Problem requirements: Copy every line of the material below character for character, with nothing changed, added, or left out.

....................

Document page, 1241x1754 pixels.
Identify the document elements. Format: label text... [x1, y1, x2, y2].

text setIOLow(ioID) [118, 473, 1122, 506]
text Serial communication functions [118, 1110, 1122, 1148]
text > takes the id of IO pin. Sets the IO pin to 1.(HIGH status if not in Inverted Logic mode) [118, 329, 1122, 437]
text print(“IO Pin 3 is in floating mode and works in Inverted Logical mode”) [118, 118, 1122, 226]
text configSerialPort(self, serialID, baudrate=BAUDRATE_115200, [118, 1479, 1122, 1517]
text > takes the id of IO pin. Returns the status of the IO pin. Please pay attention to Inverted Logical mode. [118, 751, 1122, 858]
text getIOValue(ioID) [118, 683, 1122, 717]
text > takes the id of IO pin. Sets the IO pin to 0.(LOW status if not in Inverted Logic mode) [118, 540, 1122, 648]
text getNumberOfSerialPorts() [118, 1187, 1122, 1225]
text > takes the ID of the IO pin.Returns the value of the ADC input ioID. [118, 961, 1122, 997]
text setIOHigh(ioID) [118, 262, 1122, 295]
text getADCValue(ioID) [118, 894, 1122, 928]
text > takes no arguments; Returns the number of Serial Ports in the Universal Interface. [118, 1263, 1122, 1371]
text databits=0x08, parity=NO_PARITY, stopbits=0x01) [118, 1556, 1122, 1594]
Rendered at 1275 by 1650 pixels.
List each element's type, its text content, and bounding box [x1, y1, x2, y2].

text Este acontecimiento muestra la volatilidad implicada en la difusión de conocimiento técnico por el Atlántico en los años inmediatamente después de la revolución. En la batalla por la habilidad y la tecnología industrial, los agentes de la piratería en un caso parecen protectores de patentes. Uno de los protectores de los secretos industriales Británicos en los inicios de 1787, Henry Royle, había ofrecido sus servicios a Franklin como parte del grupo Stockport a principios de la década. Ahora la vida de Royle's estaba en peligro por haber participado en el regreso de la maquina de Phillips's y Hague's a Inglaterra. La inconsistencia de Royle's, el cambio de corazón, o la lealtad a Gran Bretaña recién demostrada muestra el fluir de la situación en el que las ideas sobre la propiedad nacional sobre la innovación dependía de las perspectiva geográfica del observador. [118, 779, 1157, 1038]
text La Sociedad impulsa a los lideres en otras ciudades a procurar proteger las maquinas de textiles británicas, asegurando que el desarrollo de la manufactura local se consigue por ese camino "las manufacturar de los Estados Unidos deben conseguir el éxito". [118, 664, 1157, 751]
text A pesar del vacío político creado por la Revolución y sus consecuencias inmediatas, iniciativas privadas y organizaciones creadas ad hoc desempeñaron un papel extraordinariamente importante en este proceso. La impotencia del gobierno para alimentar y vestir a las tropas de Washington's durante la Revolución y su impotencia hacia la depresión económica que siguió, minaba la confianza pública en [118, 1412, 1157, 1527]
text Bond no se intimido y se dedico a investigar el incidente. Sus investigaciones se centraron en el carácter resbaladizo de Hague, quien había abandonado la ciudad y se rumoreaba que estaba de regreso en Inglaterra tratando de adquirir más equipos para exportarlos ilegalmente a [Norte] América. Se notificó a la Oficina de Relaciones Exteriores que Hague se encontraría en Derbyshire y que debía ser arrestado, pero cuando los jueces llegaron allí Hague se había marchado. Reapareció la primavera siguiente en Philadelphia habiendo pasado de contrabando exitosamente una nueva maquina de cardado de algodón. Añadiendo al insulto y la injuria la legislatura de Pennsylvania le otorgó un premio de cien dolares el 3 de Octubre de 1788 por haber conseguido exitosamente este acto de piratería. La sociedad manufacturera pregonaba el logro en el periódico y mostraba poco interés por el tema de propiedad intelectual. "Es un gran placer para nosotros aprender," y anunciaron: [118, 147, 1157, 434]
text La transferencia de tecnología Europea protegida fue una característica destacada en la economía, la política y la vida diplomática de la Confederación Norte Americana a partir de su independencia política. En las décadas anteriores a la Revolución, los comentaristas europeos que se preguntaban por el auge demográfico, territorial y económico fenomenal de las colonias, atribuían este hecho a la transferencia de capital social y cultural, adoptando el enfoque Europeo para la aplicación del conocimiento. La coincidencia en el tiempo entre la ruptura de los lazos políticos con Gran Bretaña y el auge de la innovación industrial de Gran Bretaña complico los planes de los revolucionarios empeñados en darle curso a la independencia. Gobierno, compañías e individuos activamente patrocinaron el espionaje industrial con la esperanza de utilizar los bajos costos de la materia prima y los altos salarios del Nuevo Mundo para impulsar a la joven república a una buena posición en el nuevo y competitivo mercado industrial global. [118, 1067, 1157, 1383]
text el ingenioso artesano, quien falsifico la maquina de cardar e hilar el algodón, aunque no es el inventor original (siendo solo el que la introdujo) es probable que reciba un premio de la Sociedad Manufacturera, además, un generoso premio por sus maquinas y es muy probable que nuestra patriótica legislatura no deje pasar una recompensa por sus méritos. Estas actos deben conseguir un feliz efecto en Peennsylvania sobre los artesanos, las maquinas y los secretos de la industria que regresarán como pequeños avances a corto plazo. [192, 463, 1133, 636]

....................

Response:
Document page, 1241x1754 pixels.
Identify the document elements. Format: label text... [x1, y1, x2, y2].

text setIOLow(ioID) [118, 473, 1122, 506]
text Serial communication functions [118, 1110, 1122, 1148]
text > takes the id of IO pin. Sets the IO pin to 1.(HIGH status if not in Inverted Logic mode) [118, 329, 1122, 437]
text print(“IO Pin 3 is in floating mode and works in Inverted Logical mode”) [118, 118, 1122, 226]
text configSerialPort(self, serialID, baudrate=BAUDRATE_115200, [118, 1479, 1122, 1517]
text > takes the id of IO pin. Returns the status of the IO pin. Please pay attention to Inverted Logical mode. [118, 751, 1122, 858]
text getIOValue(ioID) [118, 683, 1122, 717]
text > takes the id of IO pin. Sets the IO pin to 0.(LOW status if not in Inverted Logic mode) [118, 540, 1122, 648]
text getNumberOfSerialPorts() [118, 1187, 1122, 1225]
text > takes the ID of the IO pin.Returns the value of the ADC input ioID. [118, 961, 1122, 997]
text setIOHigh(ioID) [118, 262, 1122, 295]
text getADCValue(ioID) [118, 894, 1122, 928]
text > takes no arguments; Returns the number of Serial Ports in the Universal Interface. [118, 1263, 1122, 1371]
text databits=0x08, parity=NO_PARITY, stopbits=0x01) [118, 1556, 1122, 1594]
Rendered at 1275 by 1650 pixels.
List each element's type, its text content, and bounding box [x1, y1, x2, y2].

text Este acontecimiento muestra la volatilidad implicada en la difusión de conocimiento técnico por el Atlántico en los años inmediatamente después de la revolución. En la batalla por la habilidad y la tecnología industrial, los agentes de la piratería en un caso parecen protectores de patentes. Uno de los protectores de los secretos industriales Británicos en los inicios de 1787, Henry Royle, había ofrecido sus servicios a Franklin como parte del grupo Stockport a principios de la década. Ahora la vida de Royle's estaba en peligro por haber participado en el regreso de la maquina de Phillips's y Hague's a Inglaterra. La inconsistencia de Royle's, el cambio de corazón, o la lealtad a Gran Bretaña recién demostrada muestra el fluir de la situación en el que las ideas sobre la propiedad nacional sobre la innovación dependía de las perspectiva geográfica del observador. [118, 779, 1157, 1038]
text La Sociedad impulsa a los lideres en otras ciudades a procurar proteger las maquinas de textiles británicas, asegurando que el desarrollo de la manufactura local se consigue por ese camino "las manufacturar de los Estados Unidos deben conseguir el éxito". [118, 664, 1157, 751]
text A pesar del vacío político creado por la Revolución y sus consecuencias inmediatas, iniciativas privadas y organizaciones creadas ad hoc desempeñaron un papel extraordinariamente importante en este proceso. La impotencia del gobierno para alimentar y vestir a las tropas de Washington's durante la Revolución y su impotencia hacia la depresión económica que siguió, minaba la confianza pública en [118, 1412, 1157, 1527]
text Bond no se intimido y se dedico a investigar el incidente. Sus investigaciones se centraron en el carácter resbaladizo de Hague, quien había abandonado la ciudad y se rumoreaba que estaba de regreso en Inglaterra tratando de adquirir más equipos para exportarlos ilegalmente a [Norte] América. Se notificó a la Oficina de Relaciones Exteriores que Hague se encontraría en Derbyshire y que debía ser arrestado, pero cuando los jueces llegaron allí Hague se había marchado. Reapareció la primavera siguiente en Philadelphia habiendo pasado de contrabando exitosamente una nueva maquina de cardado de algodón. Añadiendo al insulto y la injuria la legislatura de Pennsylvania le otorgó un premio de cien dolares el 3 de Octubre de 1788 por haber conseguido exitosamente este acto de piratería. La sociedad manufacturera pregonaba el logro en el periódico y mostraba poco interés por el tema de propiedad intelectual. "Es un gran placer para nosotros aprender," y anunciaron: [118, 147, 1157, 434]
text La transferencia de tecnología Europea protegida fue una característica destacada en la economía, la política y la vida diplomática de la Confederación Norte Americana a partir de su independencia política. En las décadas anteriores a la Revolución, los comentaristas europeos que se preguntaban por el auge demográfico, territorial y económico fenomenal de las colonias, atribuían este hecho a la transferencia de capital social y cultural, adoptando el enfoque Europeo para la aplicación del conocimiento. La coincidencia en el tiempo entre la ruptura de los lazos políticos con Gran Bretaña y el auge de la innovación industrial de Gran Bretaña complico los planes de los revolucionarios empeñados en darle curso a la independencia. Gobierno, compañías e individuos activamente patrocinaron el espionaje industrial con la esperanza de utilizar los bajos costos de la materia prima y los altos salarios del Nuevo Mundo para impulsar a la joven república a una buena posición en el nuevo y competitivo mercado industrial global. [118, 1067, 1157, 1383]
text el ingenioso artesano, quien falsifico la maquina de cardar e hilar el algodón, aunque no es el inventor original (siendo solo el que la introdujo) es probable que reciba un premio de la Sociedad Manufacturera, además, un generoso premio por sus maquinas y es muy probable que nuestra patriótica legislatura no deje pasar una recompensa por sus méritos. Estas actos deben conseguir un feliz efecto en Peennsylvania sobre los artesanos, las maquinas y los secretos de la industria que regresarán como pequeños avances a corto plazo. [192, 463, 1133, 636]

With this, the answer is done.